エスカレーターに乗りながらのおタバコはお止めください」と、数十秒間隔でエスカレーターが繰り返し喋っている。最近はもはや外を歩きタバコをする人さえ稀なのだから、エスカレーターだけ単独で、いまだにそんな言葉を繰り返さなくても良いのでは?と思う。

まさかエスカレーターに乗る人にかぎって喫煙率が急上昇するわけでもないでしょう、昨今の世の中の喫煙率の実態とか人々の生活様式の最新状況から、ずいぶんと乗り遅れてしまっている、いつの間にか世間からズレてしまっている、そんなことではないですか?と、揶揄気味に指摘してあげる。
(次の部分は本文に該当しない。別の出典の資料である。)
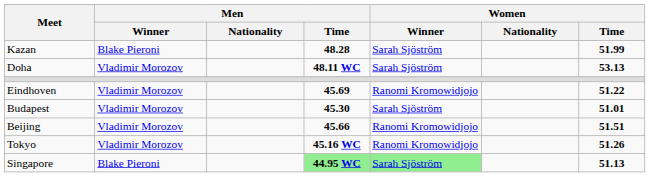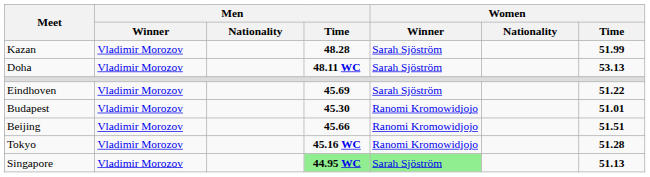Kazan | Men / Winner: Blake Pieroni -> Vladimir Morozov
Eindhoven | Women / Winner: Ranomi Kromowidjojo -> Sarah Sjöström
Budapest | Women / Winner: Sarah Sjöström -> Ranomi Kromowidjojo
Tokyo | Women / Time: 51.26 -> 51.28
Singapore | Men / Winner: Blake Pieroni -> Vladimir Morozov
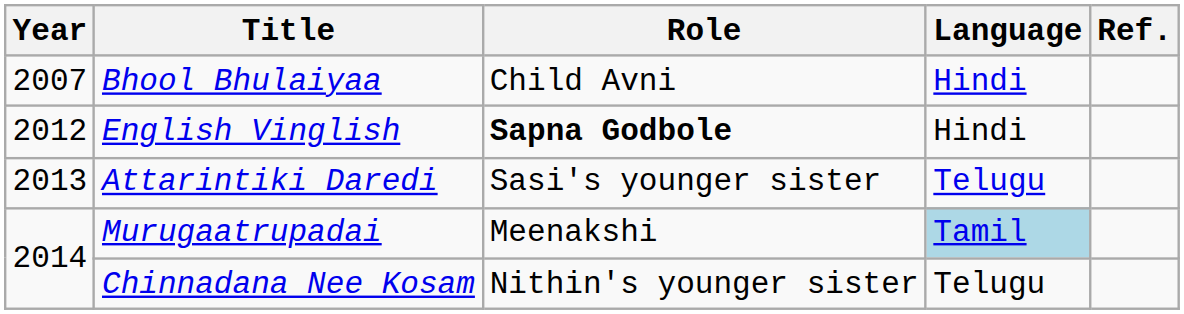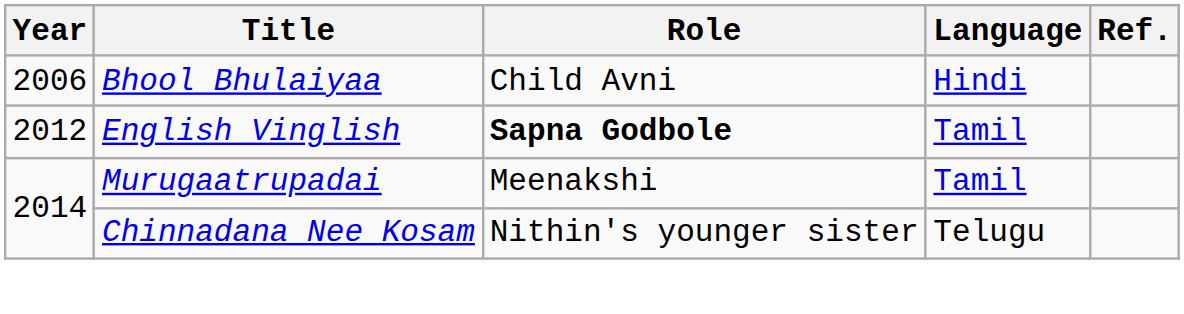Bhool Bhulaiyaa | Year: 2007 -> 2006
English Vinglish | Language: Hindi -> Tamil
- row: 2013 | Attarintiki Daredi | Sasi's younger sister | Telugu
Murugaatrupadai | Language: lightblue background -> no background
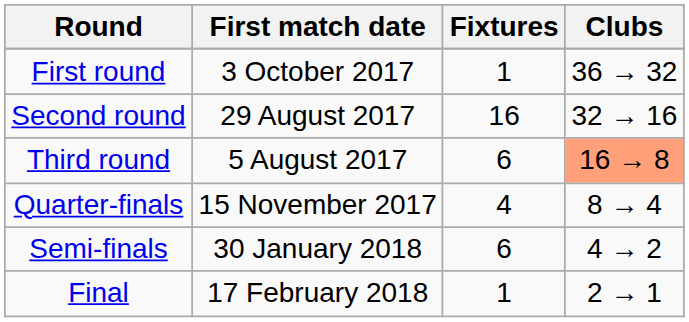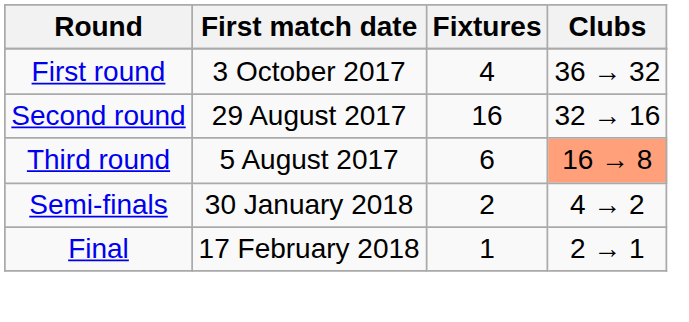First round | Fixtures: 1 -> 4
- row: Quarter-finals | 15 November 2017 | 4 | 8 → 4
Semi-finals | Fixtures: 6 -> 2
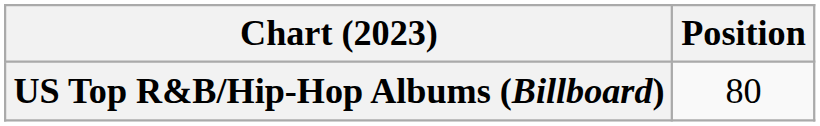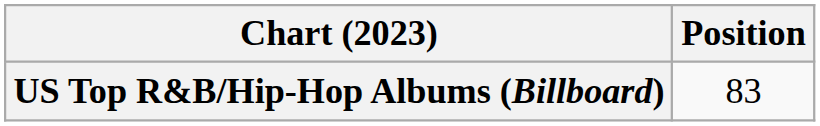US Top R&B/Hip-Hop Albums (Billboard) | Position: 80 -> 83
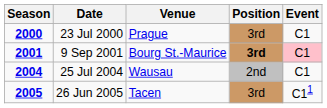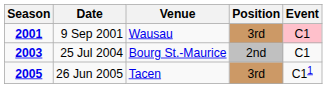- row: 2000 | 23 Jul 2000 | Prague | 3rd | C1
9 Sep 2001 | Venue: Bourg St.-Maurice -> Wausau
9 Sep 2001 | Position: bold -> normal
25 Jul 2004 | Season: 2004 -> 2003
25 Jul 2004 | Venue: Wausau -> Bourg St.-Maurice
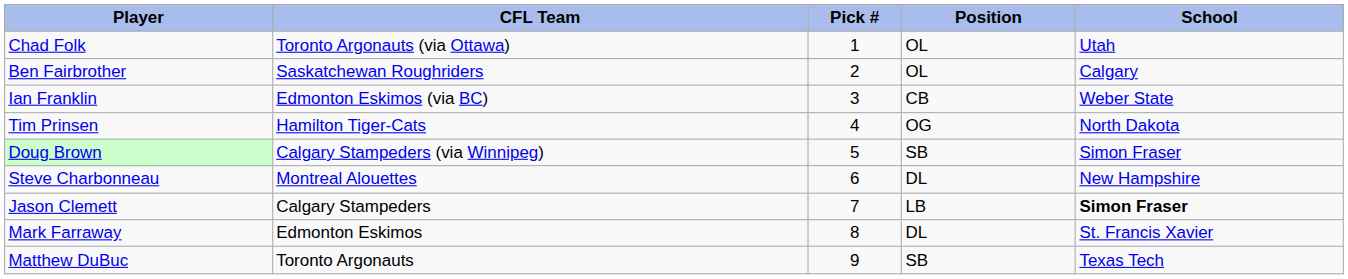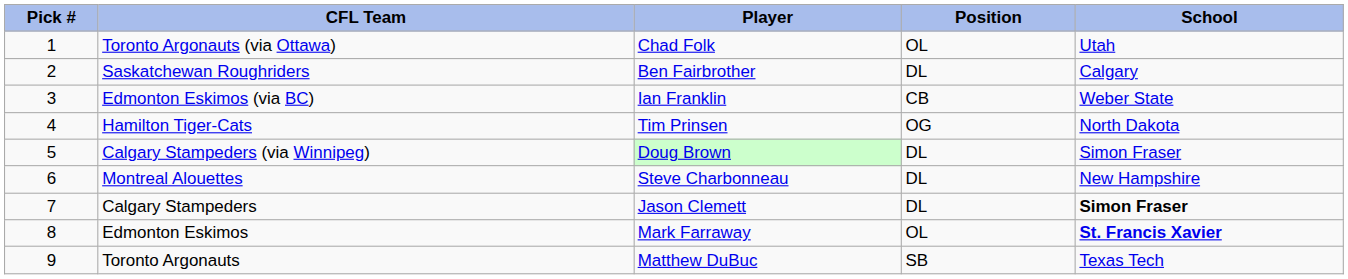columns swapped: Pick # <-> Player
Saskatchewan Roughriders | Position: OL -> DL
Calgary Stampeders (via Winnipeg) | Position: SB -> DL
Calgary Stampeders | Position: LB -> DL
Edmonton Eskimos | Position: DL -> OL
Edmonton Eskimos | School: normal -> bold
いいえ、世間を知らぬだなんて、決してそんなことはないのですよ。それでもエスカレーターに乗りながらのおタバコはお止めいただきたい、もし吸い殻が機構内に紛れ込んだら、場合によってはどんな事態に見舞われることか、それは私共にとって死活問題になりかねないのです、だから何度でも申し上げたい、エスカレーターに乗りながらのおタバコはお止めいただきたい、くれぐれもご遠慮いただきたい。エスカレーターは決然とした口調でぴしゃっと言い切る。